Compactification of the space of branched coverings of the two-dimensional sphere

TL;DR

This paper constructs a compactification of the space of branched coverings of the sphere, linking it to rational functions and existing Hurwitz space compactifications, providing a topological and algebraic understanding of degenerations.

Contribution

It introduces a new compactification of the space of branched coverings of a surface, connecting degenerations to rational functions and existing Hurwitz space theories.

Findings

The topology on the compactified space matches the rational function coefficient topology.

The compactification coincides with the Diaz-Edidin-Natanzon-Turaev space for simple critical values.

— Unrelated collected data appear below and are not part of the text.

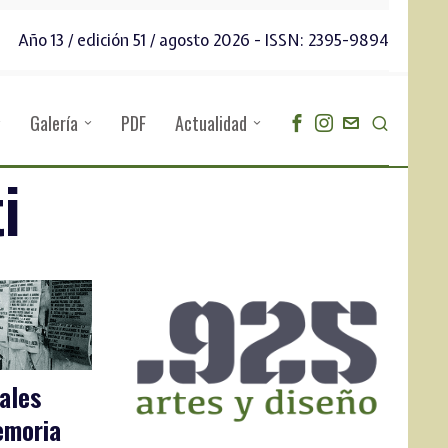
Año 13 / edición 51 / agosto 2026 - ISSN: 2395-9894
Galería
PDF
Actualidad
i
ales
emoria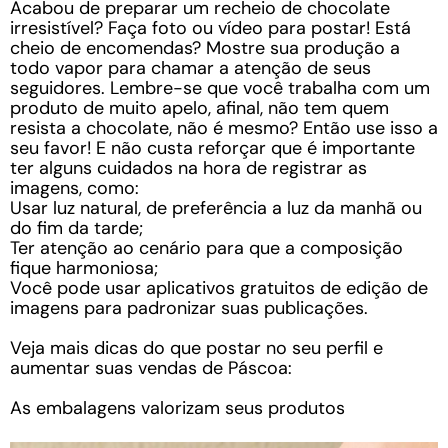
Acabou de preparar um recheio de chocolate
irresistível? Faça foto ou vídeo para postar! Está
cheio de encomendas? Mostre sua produção a
todo vapor para chamar a atenção de seus
seguidores. Lembre-se que você trabalha com um
produto de muito apelo, afinal, não tem quem
resista a chocolate, não é mesmo? Então use isso a
seu favor! E não custa reforçar que é importante
ter alguns cuidados na hora de registrar as
imagens, como:
Usar luz natural, de preferência a luz da manhã ou
do fim da tarde;
Ter atenção ao cenário para que a composição
fique harmoniosa;
Você pode usar aplicativos gratuitos de edição de
imagens para padronizar suas publicações.
Veja mais dicas do que postar no seu perfil e
aumentar suas vendas de Páscoa:
As embalagens valorizam seus produtos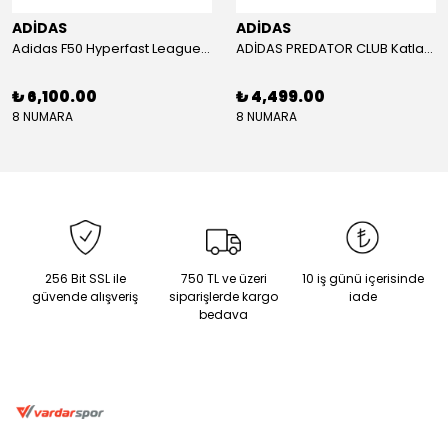
ADİDAS
ADİDAS
Adidas F50 Hyperfast League Mid Erkek Krampon (IH7090)
ADİDAS PREDATOR CLUB Katlanır Dilli Çim Saha/Çoklu Zemin Kramponu JR3330
₺ 6,100.00
₺ 4,499.00
8 NUMARA
8 NUMARA
256 Bit SSL ile
750 TL ve üzeri
10 iş günü içerisinde
güvende alışveriş
siparişlerde kargo
iade
bedava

Degenerations are characterized as locally wedge-like singular surfaces.

Abstract

For a closed oriented surface $ \Sigma $ we define its degenerations into singular surfaces that are locally homeomorphic to wedges of disks. Let $X_{\Sigma,n}$ be the set of isomorphism classes of orientation preserving $n$-fold branched coverings $ \Sigma\rightarrow S^2 $ of the two-dimensional sphere. We complete $X_{\Sigma,n}$ with the isomorphism classes of mappings that cover the sphere by the degenerations of $ \Sigma $. In case $ \Sigma=S^2$, the topology that we define on the obtained completion $\bar{X}_{\Sigma,n}$ coincides on $X_{S^2,n}$ with the topology induced by the space of coefficients of rational functions $ P/Q $, where $ P,Q $ are homogeneous polynomials of degree $ n $ on $ \mathbb{C}\mathrm{P}^1\cong S^2$. We prove that $\bar{X}_{\Sigma,n}$ coincides with the Diaz-Edidin-Natanzon-Turaev compactification of the Hurwitz space $H(\Sigma,n)\subset X_{\Sigma,n}$ consisting of isomorphism classes of branched coverings with all critical values being simple.